Few books have created as much of a furor in Brazil as this revisionist approach to Rui Barbosa. The columns of the national and local newspapers were filled for weeks with irate protests against such sacrilegious attacks on this Brazilian hero. In April 1965 government agencies proposed that federal universities create a Rui Barbosa Chair to deal with his life and work, thus “forestalling attempts to destroy and becloud the personality of the great Brazilian, as has recently been done.” This emotional outburst is a natural outcome of the current enthronement of certain Brazilian attitudes—from (occasional) laissez-faire to the (qualified) rule of law—and the persistent veneration of European and American models, a worshipful stance that allows Brazil credit only to the extent that it conforms to foreign values. Barbosa was a leading spokesman for and example of these attitudes, and a merciless exposure of their contradictory nature and mundane base is hardly calculated to calm highly sensitized professional and business groups.

Magalhães Júnior has produced such an exposé, correctly perceiving Rui Barbosa as a pharisee who never admitted even to himself that his self-righteousness was groundless and hypocritical. Full of pride, self-centered, and unable to understand the point of view of anyone who disagreed with him, Rui was neither a warm person nor an able politician. On the other hand, Barbosa’s virtues, his erudition, his fiery idealism, his sharply critical insights into his own country’s condition, his contribution to the end of slavery, his protests against oppression, have all been ignored in the present work. The author argues, perhaps with reason, that enough praise has been heaped upon Rui Barbosa to justify a less than balanced presentation.

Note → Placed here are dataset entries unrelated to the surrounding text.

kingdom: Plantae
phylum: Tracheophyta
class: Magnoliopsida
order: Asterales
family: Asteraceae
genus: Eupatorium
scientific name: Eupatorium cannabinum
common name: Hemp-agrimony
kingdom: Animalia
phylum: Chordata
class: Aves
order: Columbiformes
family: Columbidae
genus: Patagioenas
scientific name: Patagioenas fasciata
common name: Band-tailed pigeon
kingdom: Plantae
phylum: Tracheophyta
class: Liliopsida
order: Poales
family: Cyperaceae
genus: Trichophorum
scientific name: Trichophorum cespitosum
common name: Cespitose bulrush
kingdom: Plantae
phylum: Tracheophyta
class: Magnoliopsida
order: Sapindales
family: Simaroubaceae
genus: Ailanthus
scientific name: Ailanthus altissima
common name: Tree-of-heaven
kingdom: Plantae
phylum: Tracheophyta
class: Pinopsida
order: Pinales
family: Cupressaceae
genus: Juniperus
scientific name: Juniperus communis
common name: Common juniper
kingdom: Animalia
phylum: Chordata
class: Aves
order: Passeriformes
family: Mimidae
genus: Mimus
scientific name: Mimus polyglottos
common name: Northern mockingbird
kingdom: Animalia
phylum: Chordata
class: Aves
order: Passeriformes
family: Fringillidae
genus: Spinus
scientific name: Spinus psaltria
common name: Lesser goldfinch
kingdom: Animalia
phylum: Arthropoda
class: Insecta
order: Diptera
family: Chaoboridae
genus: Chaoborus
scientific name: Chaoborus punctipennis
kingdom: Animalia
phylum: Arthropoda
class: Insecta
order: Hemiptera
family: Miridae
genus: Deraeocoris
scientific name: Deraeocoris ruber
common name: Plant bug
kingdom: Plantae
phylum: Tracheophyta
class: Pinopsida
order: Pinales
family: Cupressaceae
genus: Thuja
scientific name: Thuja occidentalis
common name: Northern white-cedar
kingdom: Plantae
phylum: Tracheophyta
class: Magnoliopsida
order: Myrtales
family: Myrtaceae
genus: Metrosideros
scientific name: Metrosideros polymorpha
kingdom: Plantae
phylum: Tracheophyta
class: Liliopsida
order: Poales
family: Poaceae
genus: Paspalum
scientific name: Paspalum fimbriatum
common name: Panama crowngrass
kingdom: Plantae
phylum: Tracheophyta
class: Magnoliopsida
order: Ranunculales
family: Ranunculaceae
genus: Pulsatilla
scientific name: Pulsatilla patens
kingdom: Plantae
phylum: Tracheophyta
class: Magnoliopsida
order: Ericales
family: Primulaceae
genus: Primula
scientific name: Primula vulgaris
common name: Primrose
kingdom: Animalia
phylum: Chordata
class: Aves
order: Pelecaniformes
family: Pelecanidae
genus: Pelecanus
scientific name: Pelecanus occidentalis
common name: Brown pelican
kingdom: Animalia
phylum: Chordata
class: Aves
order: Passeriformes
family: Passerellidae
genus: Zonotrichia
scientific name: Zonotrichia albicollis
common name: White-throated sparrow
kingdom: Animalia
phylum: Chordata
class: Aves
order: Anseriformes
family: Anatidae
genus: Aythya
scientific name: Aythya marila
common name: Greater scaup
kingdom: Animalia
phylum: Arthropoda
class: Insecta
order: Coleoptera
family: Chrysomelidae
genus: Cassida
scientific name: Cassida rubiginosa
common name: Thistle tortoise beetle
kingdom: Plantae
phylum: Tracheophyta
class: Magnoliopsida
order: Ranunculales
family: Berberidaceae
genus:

What cannot be justified is the lack of historical perspective with which Rui is examined. Being a Social Darwinist or viewing the labor movement with suspicion are hardly valid grounds for criticizing a man who flourished in the three decades after 1880. To attack as political chicanery the appointment in 1891 of those who were known to be loyal to the Republic is to forget the storm through which the young nation was then thought to be sailing. This charge is an especially surprising one, since in other places Magalhães Júnior, who places exaggerated emphasis on Rui’s alleged inconsistencies, manages nevertheless to criticize him for disloyalty to his party (cf. pp. 65 and 107).

Nor is it defensible to base a major thrust against Rui Barbosa on a mistranslation. One of Rui’s genuine achievements was to improve Brazil’s “image” at the time of the 1907 Hague Peace Conference. The widespread effect of this performance was especially due to the publicity which he received from the pen of William T. Stead. Magalhães Júnior makes a major point of showing that Stead was paid to puff up the “Eagle of the Hague.” It is true that in a glossy supplement to the Review of Reviews Stead published a paean of praise for Rui and that there is a recipt made out to Barbosa for 9,600 florins. But since Stead founded, owned, edited, and used the Review of Reviews to advance the cause of international peace, it remains unclear whether this amount was to meet the cost of publication or the cost of Stead’s opinions. Magalhães Júnior, however, translates the phrase “special supplement as per my letter” as “como compensação especial por minha correspondência” (p. 284). Since he is a journalist and publicist who has had extensive experience at translating English, one may question his good faith toward Rui and his professional fairness towards Stead whom he characterizes as an insignificant second-rate newspaperman.

A new look at Rui Barbosa is certainly required. It is unfortunate that a more defensible case was not presented at this time.